#### Exercise aim:
All of the entries need to be printed again exactly; pictures are the only thing to omit.

#### Data for processing:
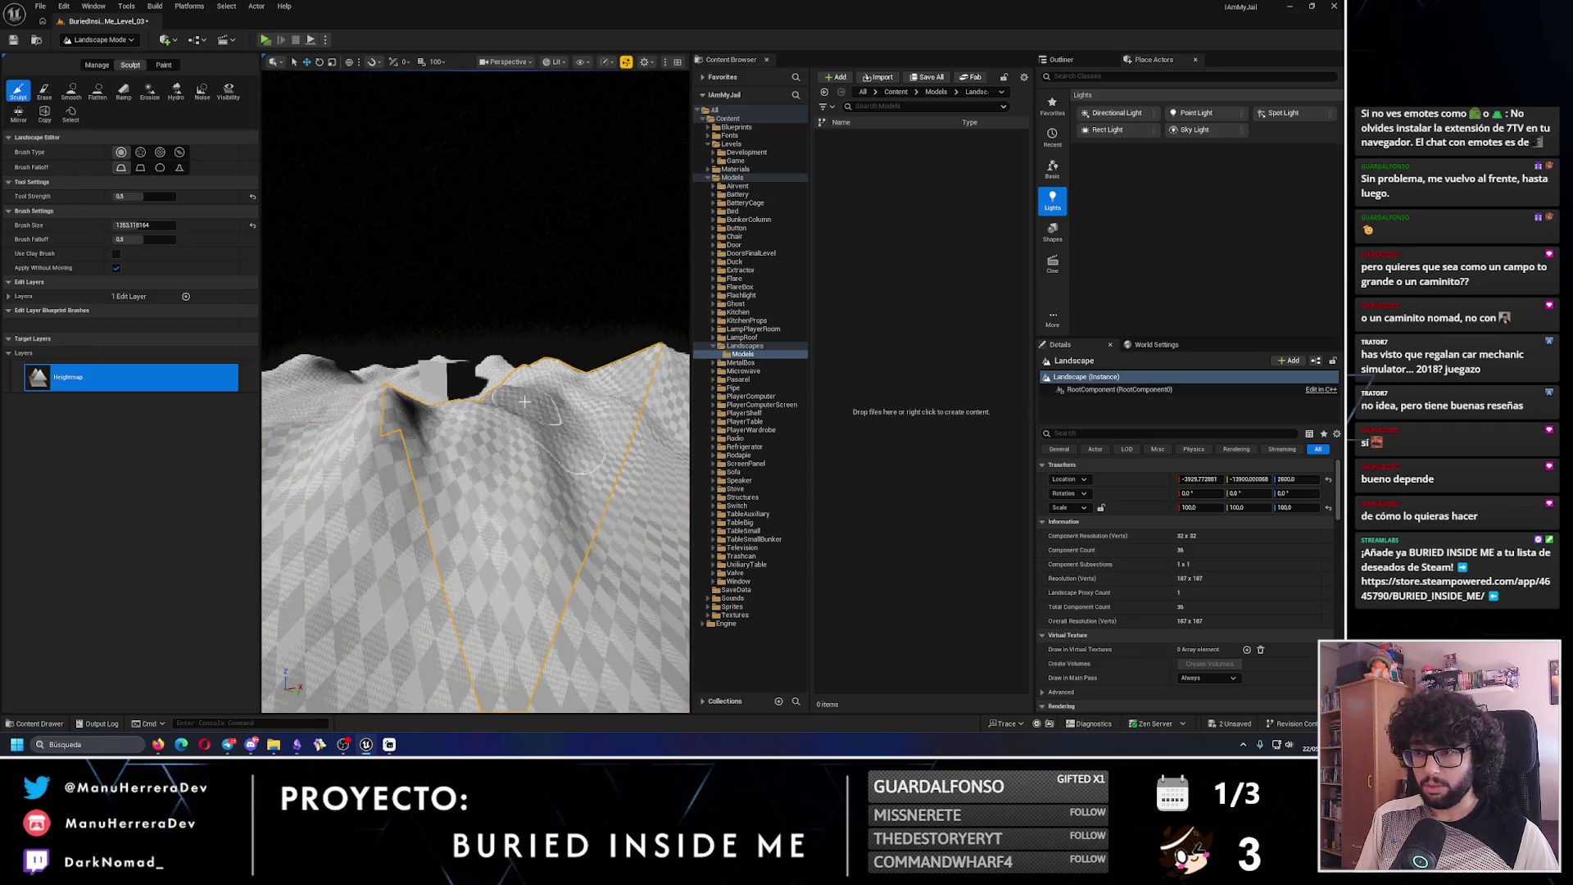
- Sculpt a tall ridge and a taller central mound, then select Flatten and start Play In Editor
{"action": "mouse_move", "coordinate": [530, 402]}
{"action": "left_mouse_down"}
{"action": "mouse_move", "coordinate": [571, 380]}
{"action": "mouse_move", "coordinate": [315, 479]}
{"action": "mouse_move", "coordinate": [483, 409]}
{"action": "mouse_move", "coordinate": [459, 430]}
{"action": "left_mouse_up"}
{"action": "mouse_move", "coordinate": [492, 492]}
{"action": "left_mouse_down"}
{"action": "mouse_move", "coordinate": [514, 524]}
{"action": "mouse_move", "coordinate": [318, 320]}
{"action": "left_mouse_up"}
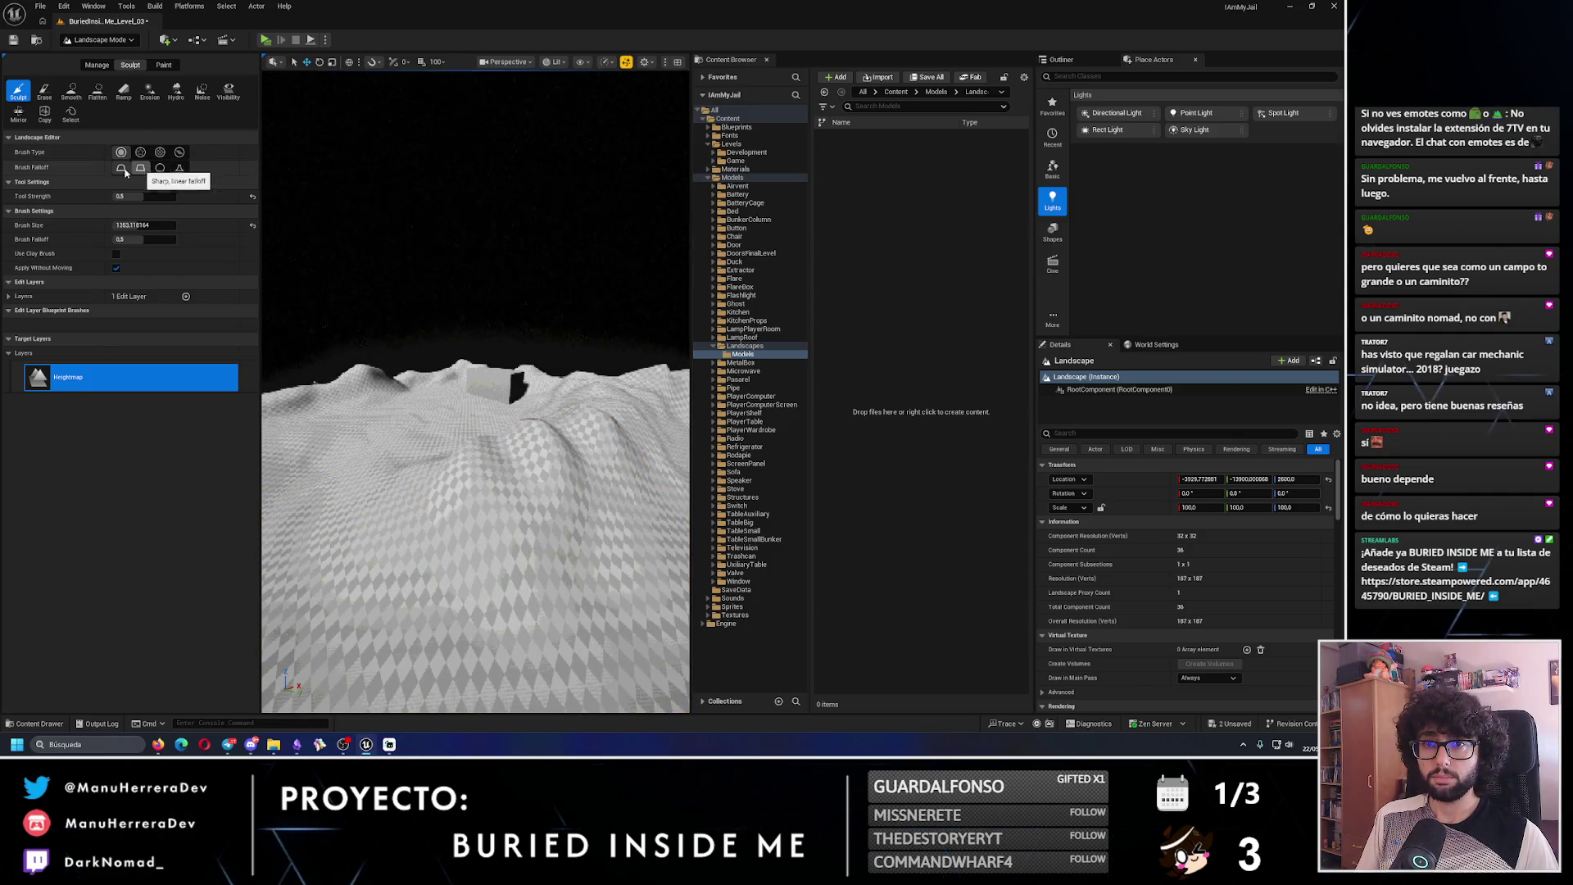
{"action": "mouse_move", "coordinate": [496, 446]}
{"action": "left_mouse_down"}
{"action": "mouse_move", "coordinate": [510, 439]}
{"action": "mouse_move", "coordinate": [538, 469]}
{"action": "mouse_move", "coordinate": [569, 427]}
{"action": "mouse_move", "coordinate": [650, 527]}
{"action": "mouse_move", "coordinate": [590, 459]}
{"action": "mouse_move", "coordinate": [576, 326]}
{"action": "mouse_move", "coordinate": [264, 363]}
{"action": "mouse_move", "coordinate": [283, 389]}
{"action": "mouse_move", "coordinate": [282, 328]}
{"action": "left_mouse_up"}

#### Answer to this exercise:
- Sculpt a tall ridge and a taller central mound, then select Flatten and start Play In Editor
{"action": "mouse_move", "coordinate": [530, 402]}
{"action": "left_mouse_down"}
{"action": "mouse_move", "coordinate": [571, 380]}
{"action": "mouse_move", "coordinate": [315, 479]}
{"action": "mouse_move", "coordinate": [483, 409]}
{"action": "mouse_move", "coordinate": [459, 430]}
{"action": "left_mouse_up"}
{"action": "mouse_move", "coordinate": [492, 492]}
{"action": "left_mouse_down"}
{"action": "mouse_move", "coordinate": [514, 524]}
{"action": "mouse_move", "coordinate": [318, 320]}
{"action": "left_mouse_up"}
{"action": "mouse_move", "coordinate": [496, 446]}
{"action": "left_mouse_down"}
{"action": "mouse_move", "coordinate": [510, 439]}
{"action": "mouse_move", "coordinate": [538, 469]}
{"action": "mouse_move", "coordinate": [569, 427]}
{"action": "mouse_move", "coordinate": [650, 527]}
{"action": "mouse_move", "coordinate": [590, 459]}
{"action": "mouse_move", "coordinate": [576, 326]}
{"action": "mouse_move", "coordinate": [264, 363]}
{"action": "mouse_move", "coordinate": [283, 389]}
{"action": "mouse_move", "coordinate": [282, 328]}
{"action": "left_mouse_up"}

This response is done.